I don't think a further adjustment is needed for the differences between overall pitching talent between leagues in a season, because it just seems off that there could be 12 teams in a league and only 10 #1 starters, or 14 #1 starters. It's easier to accept that one team could have two or even three of the #1 starters and others have none, than to have the number of #1 starters not even equal the number of teams in the league.
9:22 AM Aug 13th
 
LoradoTaftWright
Regarding the Pittsburgh team for which Murry Dickson pitched for several seasons. I was just re-watching "On the Waterfront", a movie made in the heart of that period (1954). At the start of the movie Joey Doyle is murdered. Thirteen minutes into the movie, Doyle’s father gives a friend Joey’s windbreaker. "Thanks, Pop," says the friend. "Mine’s more full of holes than the Pittsburgh infield."


......

See, the first few times I read that I was flummoxed. How full of holes could the friend's have been if Joey's bullet-riddled one was an improvement? It's just now starting to sink in that Joey was probably wearing something else when he got whacked.
8:53 PM Aug 12th
 
bhalbleib
"Mine’s more full of holes than the Pittsburgh infield."

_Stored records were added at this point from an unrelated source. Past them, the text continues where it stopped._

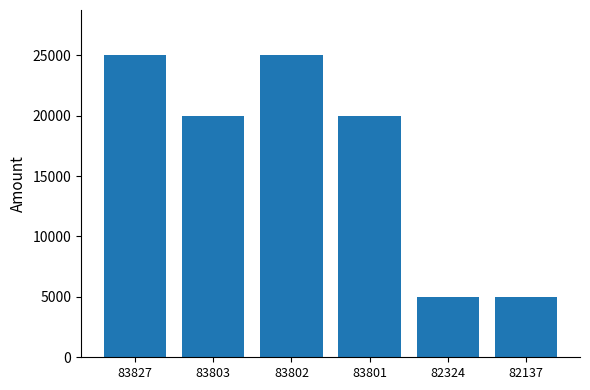

What is the change in value from 83803 to 82137?

-15000.0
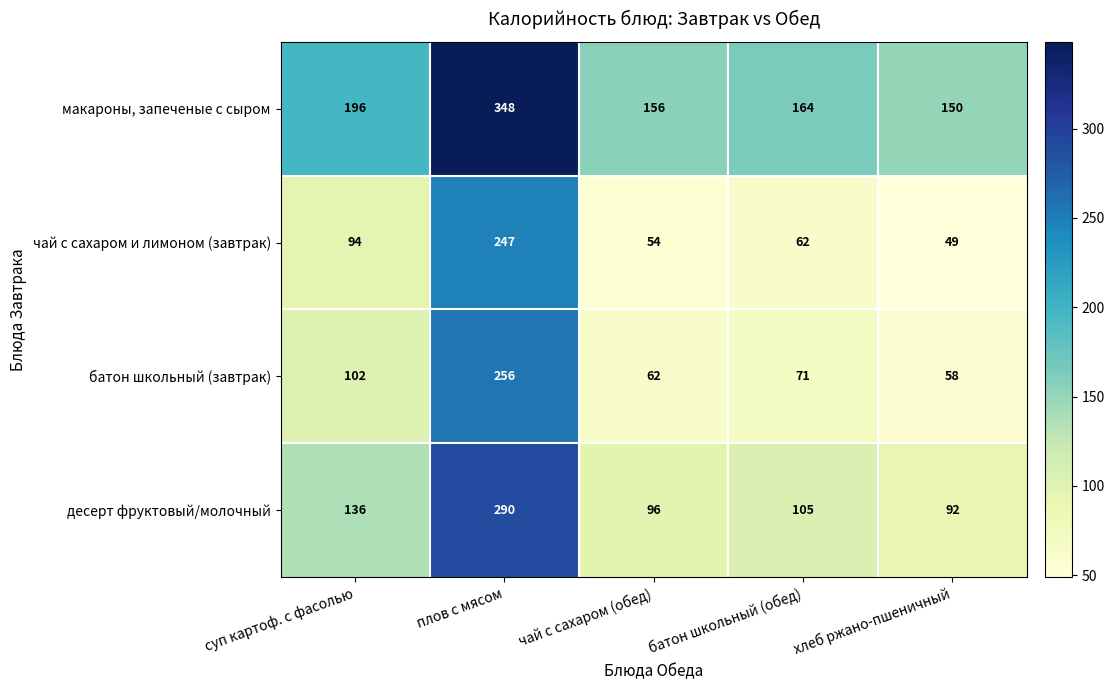

What is the approximate value of чай с сахаром и лимоном (завтрак) at суп картоф. с фасолью, to the nearest 5?

95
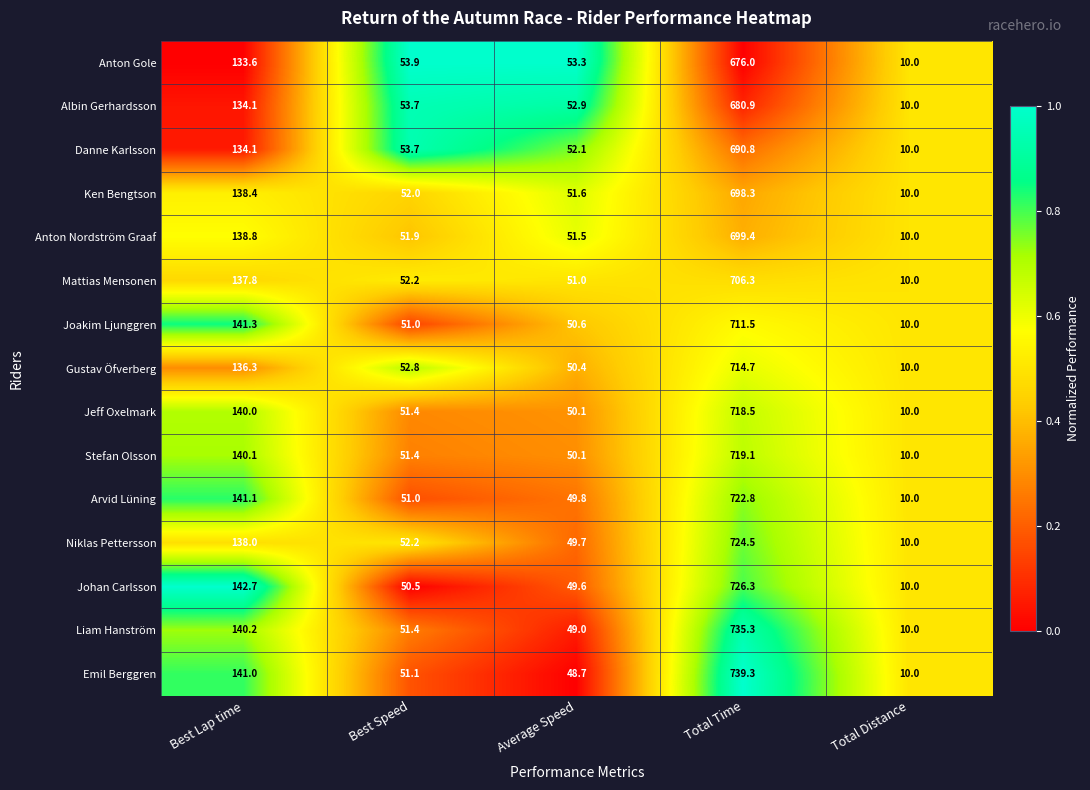

What is the sum of the Arvid Lüning values at Best Lap time and Total Distance?

151.1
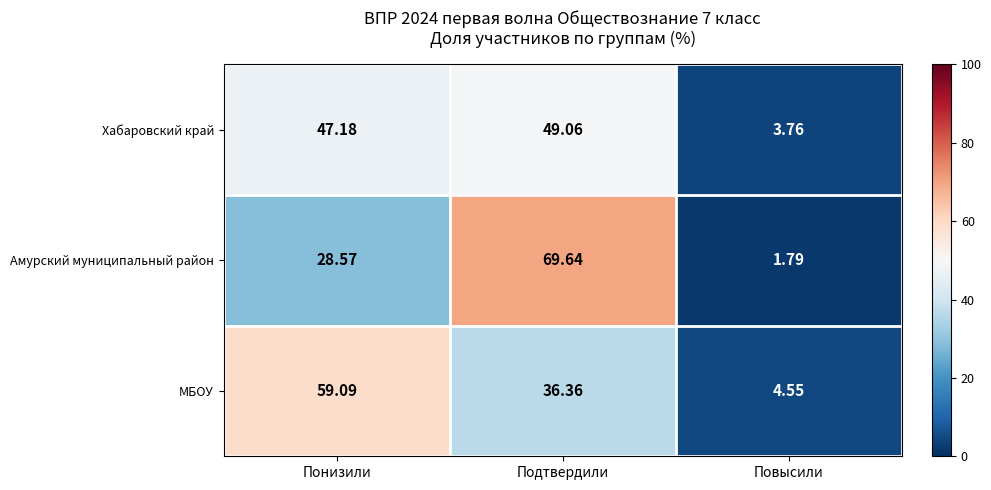

At which label does Амурский муниципальный район first exceed 28?

Понизили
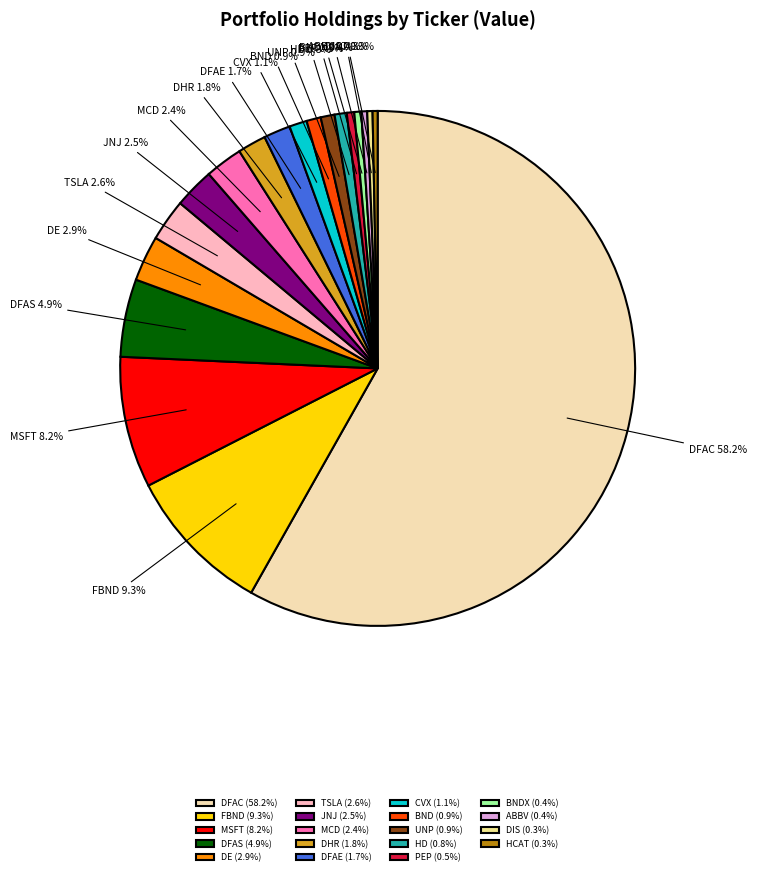

To the nearest percent, what portion does DFAE represent?

2%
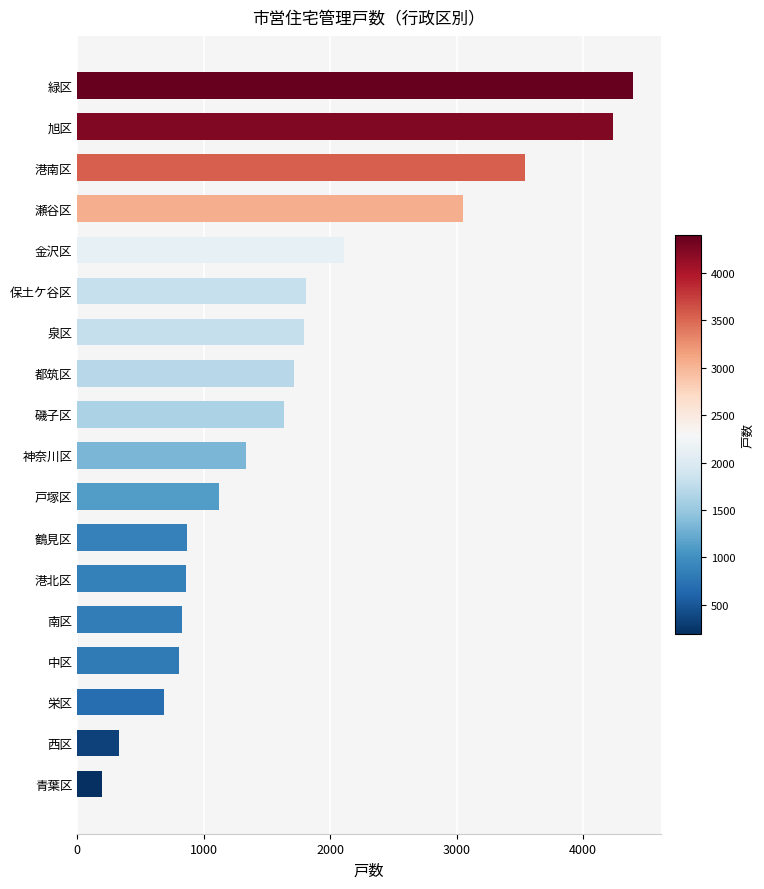

What is the change in value from 南区 to 瀬谷区?

+2225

Additional fun fact: Pittsburgh's keystone combination in 1953, when I presume "On the Waterfront" was filmed, were 22 year old identical twin brother Bonus Babies, Edward and Johnnie O'Brien.
10:16 AM Aug 12th
 
shthar
yes, BIGGER font, please.
10:58 AM Aug 11th
 
W.T.Mons10
Speaking of Pedro Ramos, he led the league in losses 4 straight years, as did Phil Niekro.
9:07 PM Aug 10th
 
SteveN
Not to gripe, but, the font would work better for me if it was a tad larger.
8:08 PM Aug 10th
 
BenchWarmer
Dickson liked to square to bunt, and then swing hard, trying to get the batted ball past the third baseman.
7:52 PM Aug 10th
 
doncoffin
Dickson is credited (Baseball Reference) with 43 pitcher WAR. Here are his top 10 career similarity scores:

Howard Ehmke (931.6)
Camilo Pascual (923.4)
Danny Darwin (923.2)
Dizzy Trout (920.6)
Bill Lee (908.7)
Bullet Joe Bush (908.0)
Lee Meadows (906.8)
Pink Hawley (906.6)
Jim Slaton (906.0)
Bill Hutchison (904.7)

I'd say that's not a bad set of comps.